RichardLess wrote: ↑March 29th, 2024, 2:41 amOk. No offense to the people that you talk to but that’s not really something average people care about. Maybe after a trailer comes out and it looks like shit. Ok I’ll buy that. People will say that after they’ve seen some footage But not too many John and Jane Q public are going “Nope I won’t see that movie it’s a cash grab”. That’s not a thing. After they see a bad trailer? Sure. People love to complain mostly about CGI and superhero movies. I don’t know who you are talking to but “cash grab”. It’s such a generic meaningless complaint too. It means nothing. What, all the other movies were done for kindness? For the “art” of it. No. If somethings a sequel, saying it’s a cash grab is about as good of an observation as “it’s in colour”.
I didn't say I thought it was a worthwhile complaint, I just said, yes, John and Jane Q public specifically, all the time, make this kind of comment. I am sure, from that audience specifically, I have heard that tossed off about a movie they don't want to see no less than a million times. We're talking coworkers, people who came into the Blockbuster or AMC where I worked, friends of family, people you make small talk with on airplanes. Nobody I know and talk to regularly, because those people are not John and Jane Q public, those are people who are passionate about movies and who have more complex and informed thoughts on movies. This is the mind of the
average moviegoer. The mass audience. I don't know if they
care about it -- it wouldn't surprise me if every single one of them had a different interpretation of what it meant to be "a cash grab" beyond being a stand-in for "I don't want to see that movie" (kind of like you said, it's so generic it has no meaning) -- but that is definitely a thing the average person says.
RichardLess wrote: ↑March 29th, 2024, 2:41 amAn R rated Ghostbusters makes it lose that “ugh just another sequel” stink. It’s just different enough.
I may have said this before, and I mean this in a "friendly rivalry" way, but I would like to peek at a world where your strategies were the route Sony took, just so we could see how off the mark some of your ideas are. I think you'd really be quite surprised how fully they do not pan out the way you expect them to.

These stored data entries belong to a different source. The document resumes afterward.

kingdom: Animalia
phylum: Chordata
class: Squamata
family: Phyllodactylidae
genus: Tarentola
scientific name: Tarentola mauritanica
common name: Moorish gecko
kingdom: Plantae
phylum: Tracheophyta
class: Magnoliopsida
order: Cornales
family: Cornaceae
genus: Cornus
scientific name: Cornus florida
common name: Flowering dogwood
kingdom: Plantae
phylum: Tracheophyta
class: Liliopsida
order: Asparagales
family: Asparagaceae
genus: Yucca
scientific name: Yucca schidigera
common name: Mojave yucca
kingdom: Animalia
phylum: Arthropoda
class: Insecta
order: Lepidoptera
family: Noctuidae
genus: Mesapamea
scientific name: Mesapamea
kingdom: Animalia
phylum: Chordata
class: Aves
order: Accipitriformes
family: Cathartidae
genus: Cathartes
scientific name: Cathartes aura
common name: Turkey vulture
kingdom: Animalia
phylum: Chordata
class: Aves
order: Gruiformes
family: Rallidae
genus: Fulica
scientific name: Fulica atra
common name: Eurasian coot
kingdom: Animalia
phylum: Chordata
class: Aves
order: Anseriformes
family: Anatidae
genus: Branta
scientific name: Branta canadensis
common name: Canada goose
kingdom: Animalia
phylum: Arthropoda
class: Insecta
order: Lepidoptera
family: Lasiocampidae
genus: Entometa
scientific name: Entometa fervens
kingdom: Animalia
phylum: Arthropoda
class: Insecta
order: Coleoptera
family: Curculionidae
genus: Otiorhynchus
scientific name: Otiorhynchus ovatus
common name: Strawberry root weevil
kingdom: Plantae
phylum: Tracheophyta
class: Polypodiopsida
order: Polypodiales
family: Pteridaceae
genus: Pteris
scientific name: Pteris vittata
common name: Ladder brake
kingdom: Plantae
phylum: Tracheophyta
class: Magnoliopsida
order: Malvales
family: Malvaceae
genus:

RichardLess wrote: ↑March 29th, 2024, 2:41 amAs for Kevin Hart. A few years back I was in a conversation with a producer who was talking about why Hollywood won’t be satisfied with streaming. His point was Hollywood is an Ego driven place and nowhere is that ego stroked more than opening number 1 at the box office. Kevin Hart is basically making straight to DVD movies of the streaming era. His agents might be fine with that. But 5-8 years ago it seemed like he was The Man. He had great rapport with The Rock. His career is definitely in decline.
Look, I agree with you on streaming. Like I said, it's vaporware. However, yeah, Kevin Hart had a bunch of #1 movies at the box office, movies he signed up to do based on a combination of his own desire and potentially at least some advice from those agents. He had the pick of projects, and even you still think he's an obvious value added element, so it's not like he's unappealing. Do you not think he's doing those streaming movies because he wants to do them, to work with the people involved, for whatever he gets out of it return (whether that's the pay, the creative freedom, the convenience to his schedule, etc)? My guess is that Hart looked at Adam Sandler, who was also opening movies all the time and then largely left theatrical movies to work for Netflix, and wanted to have that arrangement, and does not think his star has fallen. You and I think streaming sucks compared to theatrical, but if Hart doesn't, and Hart thinks those movies are treating him exactly how he wants to be treated, then said ego is sated. Lots of people online have observed that the movie star is dead, the person who could guarantee you a #1 opening just by being in something, and my guess is that Hart is of a generation that is not chasing that kind of #1. He just wants to be a brand that everyone knows instantly, and he is, so, that's his version of stardom.